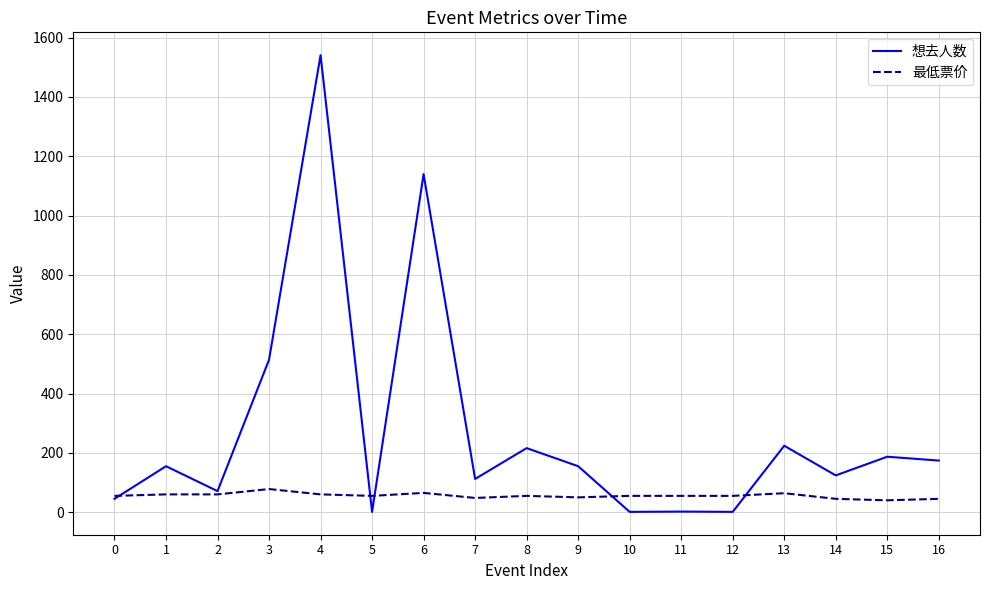

Which series has the widest spread of values?

想去人数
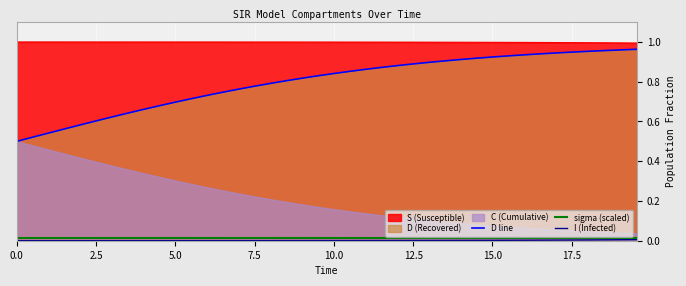

True or false: S (Susceptible) and sigma (scaled) cross at least once.

False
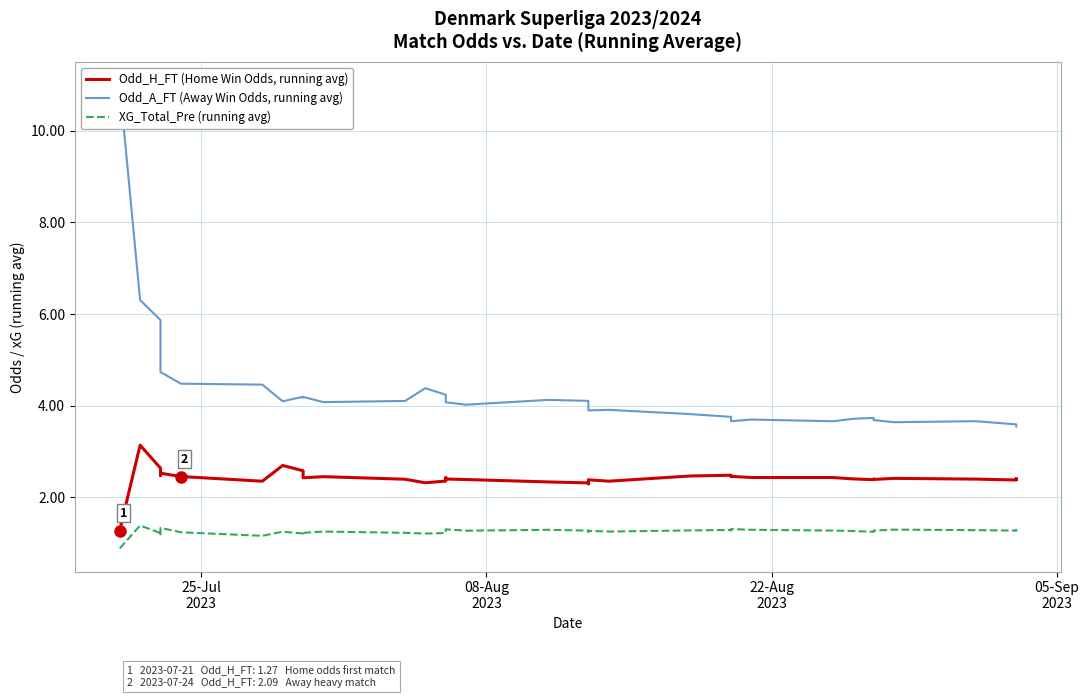

How many values in the Odd_A_FT (Away Win Odds, running avg) series are below 4?

19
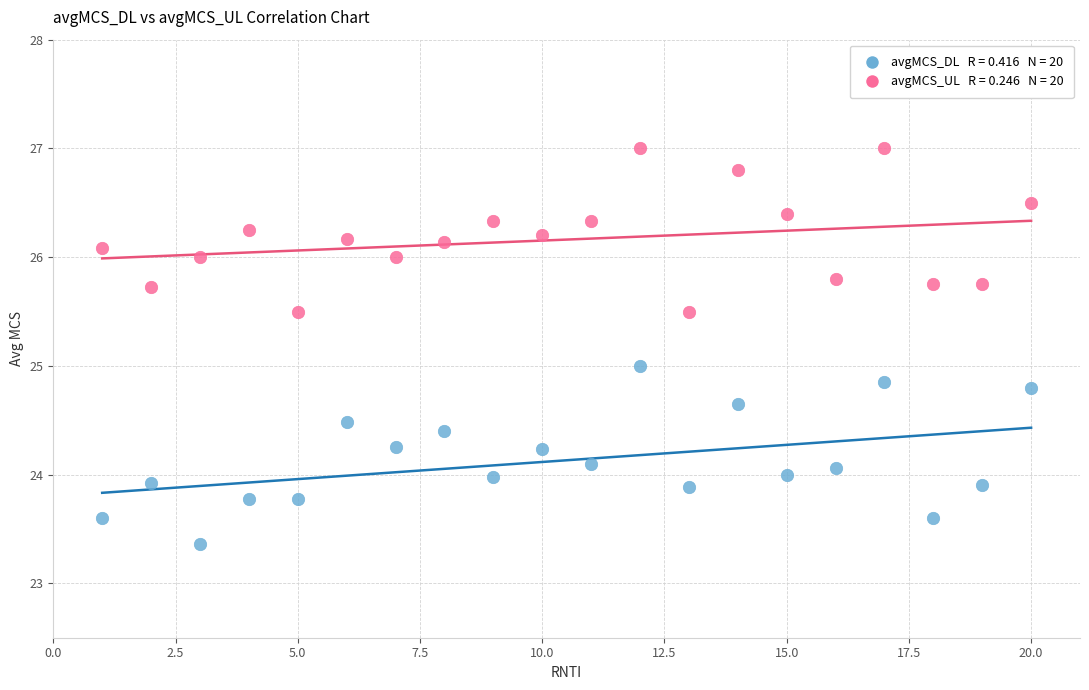

Across all data points, what is the range of Y values (max minus min)?

3.6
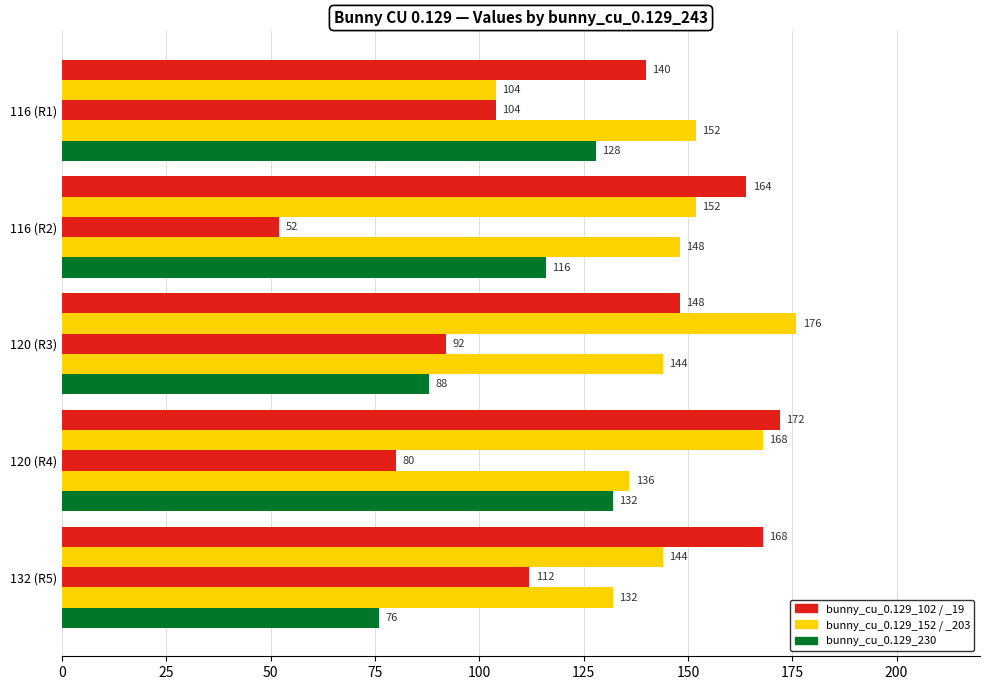

The value of bunny_cu_0.129_152 at 116 (R2) is 51. True or false?

False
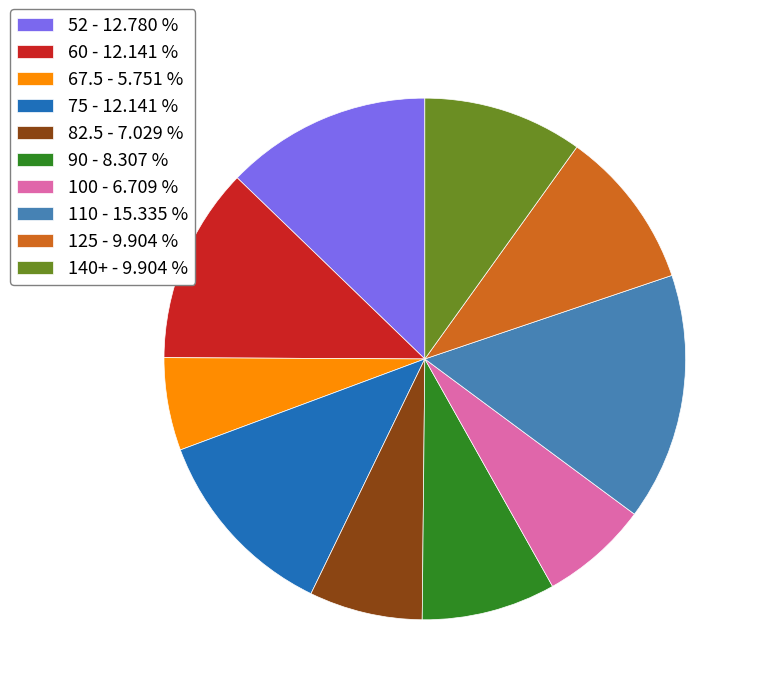

Combined, do 125 - 9.904 % and 90 - 8.307 % account for over 50%?

No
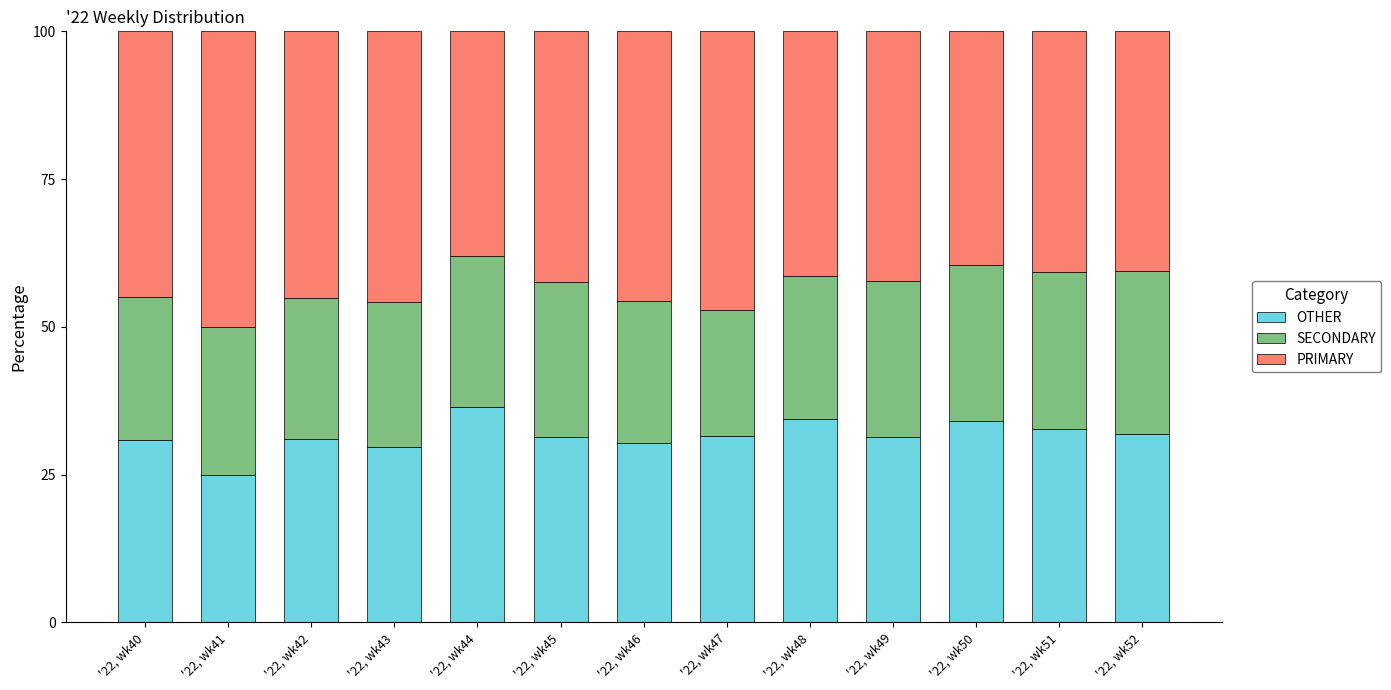

The OTHER series shows 31.3 at '22, wk45. True or false?

True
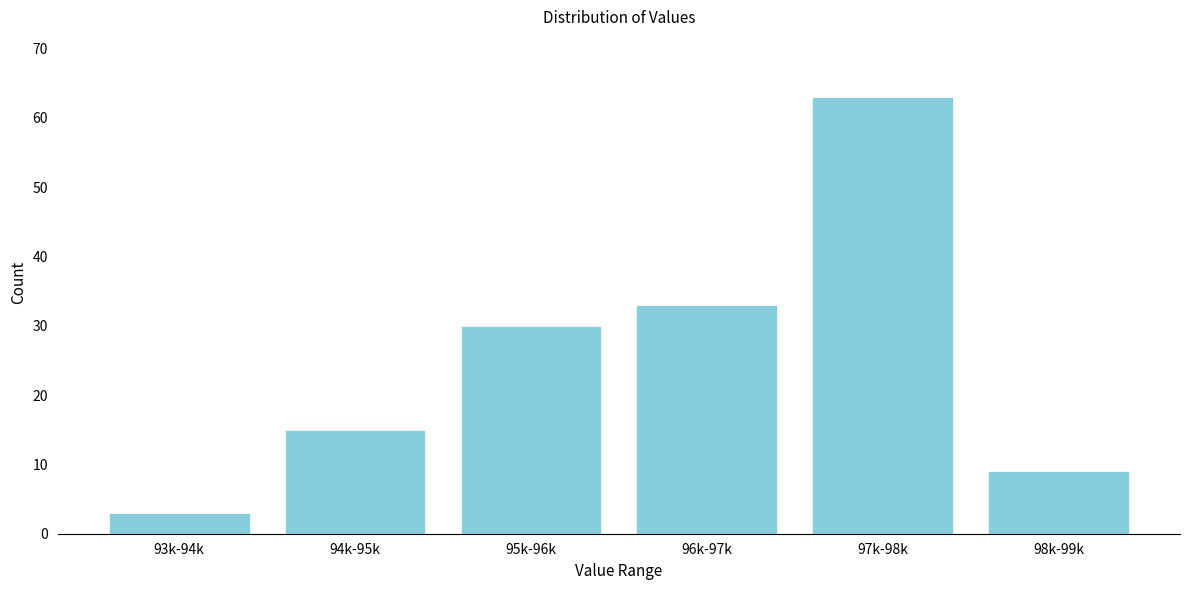

Reading left to right, extract all data points from this chart.

3	15	30	33	63	9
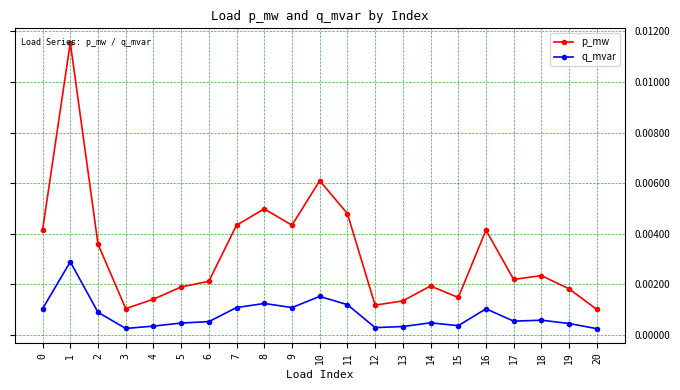

Which series changed the most between 9 and 10?

p_mw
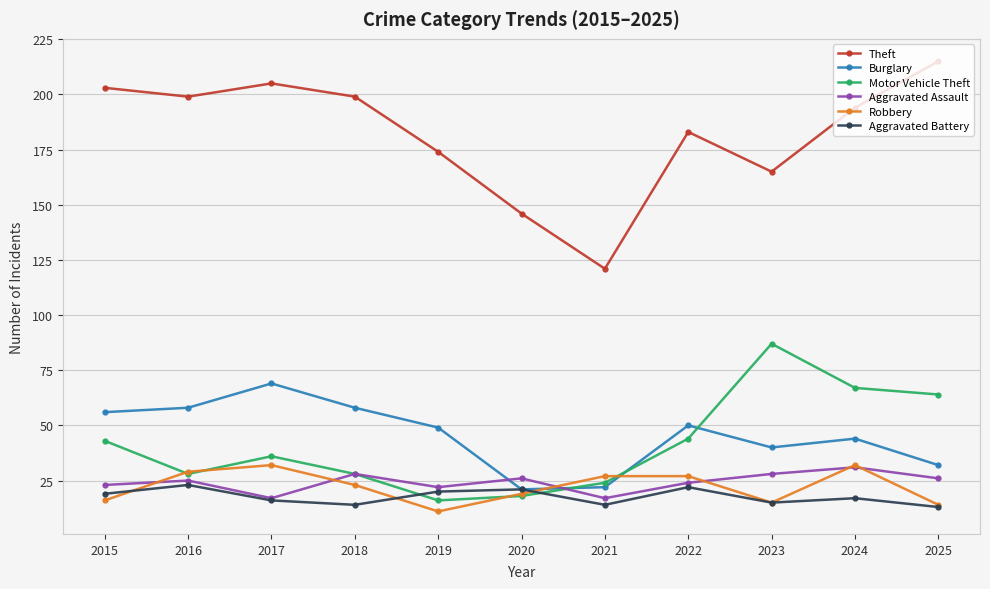

True or false: Aggravated Assault has a value of 42 at 2024.

False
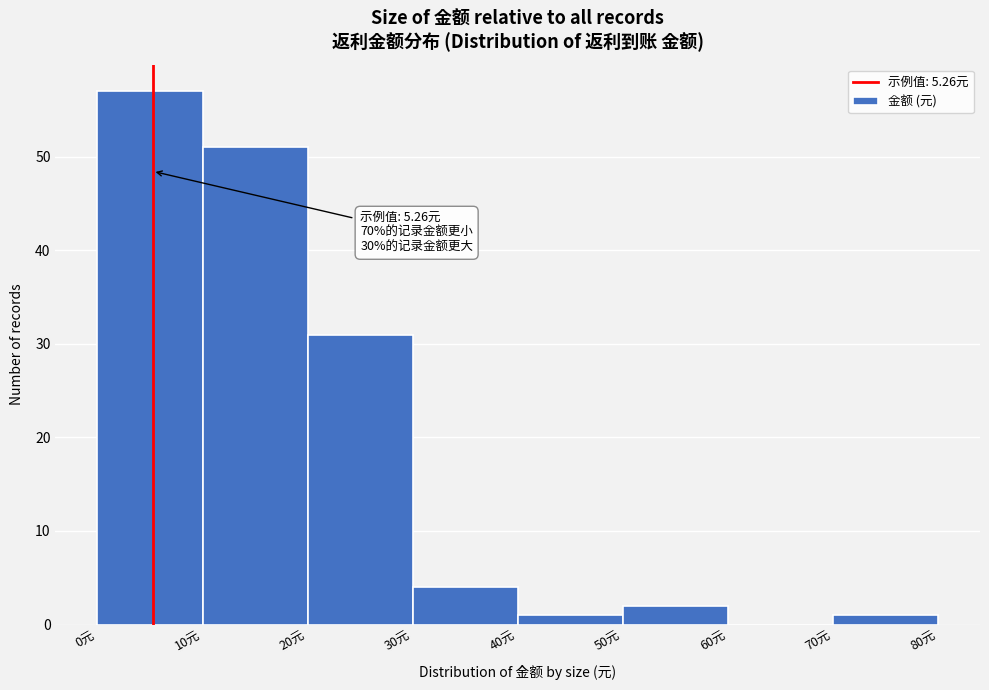

Over which range of the x-axis is the bar tallest?

0 to 10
----
* What you are asked to do: Rewrite the listing above, changing every "series" to "trace" and keeping everything else the same. Omit the pictures.

* Task solution:
Which trace has the widest spread of values?

想去人数

True or false: S (Susceptible) and sigma (scaled) cross at least once.

False

How many values in the Odd_A_FT (Away Win Odds, running avg) trace are below 4?

19

Across all data points, what is the range of Y values (max minus min)?

3.6

The value of bunny_cu_0.129_152 at 116 (R2) is 51. True or false?

False

Combined, do 125 - 9.904 % and 90 - 8.307 % account for over 50%?

No

The OTHER trace shows 31.3 at '22, wk45. True or false?

True

Reading left to right, extract all data points from this chart.

3	15	30	33	63	9

Which trace changed the most between 9 and 10?

p_mw

True or false: Aggravated Assault has a value of 42 at 2024.

False

Over which range of the x-axis is the bar tallest?

0 to 10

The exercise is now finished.